Beginning Oct. 28, 2013, the McLean House front porch will be closed, (house to remain open).
The front porch of the McLean House is being renovated requiring entry into the house to through the back door beginning Oct. 28.
Library of Congress
Site of the Surrender of the Army of Northern Virginia - The McLean home in the village of Appomattox Court House, Virginia was used on April 9, 1865 for the surrender meeting between General Robert E. Lee, C.S.A. and Lt. General Ulysses S. Grant, U.S.A. The house was also used on April 10th for the Surrender Commissioners meeting in which all the details of the surrender were finalized. Consisting of Union Generals John Gibbon, Charles Griffin and Wesley Merritt and Confederate Generals James Longstreet, John Gordon and William Pendleton, these six men settled any unresolved issues regarding the surrender. Over the next few days Major General John Gibbon, U.S.A. used the McLean House as his headquarters.
The McLean’s left Appomattox Court House and returned to Mrs. McLean's Prince William County, Virginia estate in the fall of 1867. When Wilmer McLean defaulted on repayment of loans, the banking house of "Harrison, Goddin, and Apperson" of Richmond, Virginia brought a judgment against him, and the "Surrender House" was sold at public auction on November 29, 1869. The house was purchased by John L. Pascoe and apparently rented to the Ragland family formerly of Richmond. In 1872 Nathaniel H. Ragland purchased the property for $1250.00.

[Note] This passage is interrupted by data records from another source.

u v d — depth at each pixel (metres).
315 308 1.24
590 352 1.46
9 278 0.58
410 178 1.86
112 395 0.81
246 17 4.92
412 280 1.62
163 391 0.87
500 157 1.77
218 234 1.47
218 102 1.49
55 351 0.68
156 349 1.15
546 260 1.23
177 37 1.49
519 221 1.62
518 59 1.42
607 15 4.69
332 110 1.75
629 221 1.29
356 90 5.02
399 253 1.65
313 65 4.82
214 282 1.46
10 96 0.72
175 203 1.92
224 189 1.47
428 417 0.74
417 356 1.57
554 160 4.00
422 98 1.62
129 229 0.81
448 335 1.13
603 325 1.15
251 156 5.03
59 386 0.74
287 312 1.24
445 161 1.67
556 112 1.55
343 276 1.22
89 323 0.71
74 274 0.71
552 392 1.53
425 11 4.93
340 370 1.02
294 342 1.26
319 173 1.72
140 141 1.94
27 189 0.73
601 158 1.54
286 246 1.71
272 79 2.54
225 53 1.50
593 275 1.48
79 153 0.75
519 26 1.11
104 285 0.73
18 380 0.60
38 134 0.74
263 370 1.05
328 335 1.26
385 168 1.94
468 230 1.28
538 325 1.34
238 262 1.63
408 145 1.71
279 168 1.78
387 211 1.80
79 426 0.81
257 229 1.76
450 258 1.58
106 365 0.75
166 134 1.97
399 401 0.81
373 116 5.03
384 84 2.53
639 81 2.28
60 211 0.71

On January 1, 1891 the property was sold by the Widow Ragland for the sum of $10,000 to Captain Myron Dunlap of Niagara Falls, New York. Myron Dunlap and fellow speculators went through two or three plans intending to capitalize on the notoriety of the property, one idea was to dismantle the home and move it to Chicago as an exhibit at the 1893 World's Columbian Exposition. Measured drawings including elevations and materials specifications lists were produced, the house was dismantled and packed for shipping, but due to cash flow and legal problems the plan was never brought to fruition. The home sat dismantled in piles prey to vandals, collectors, and the environment for fifty years.
Did You Know?
After the war there was talk of putting Lee on trial for treason. Grant wrote, "I will resign the command of the army rather than execute any order to arrest Lee.” That settled the matter, and Lee was never tried.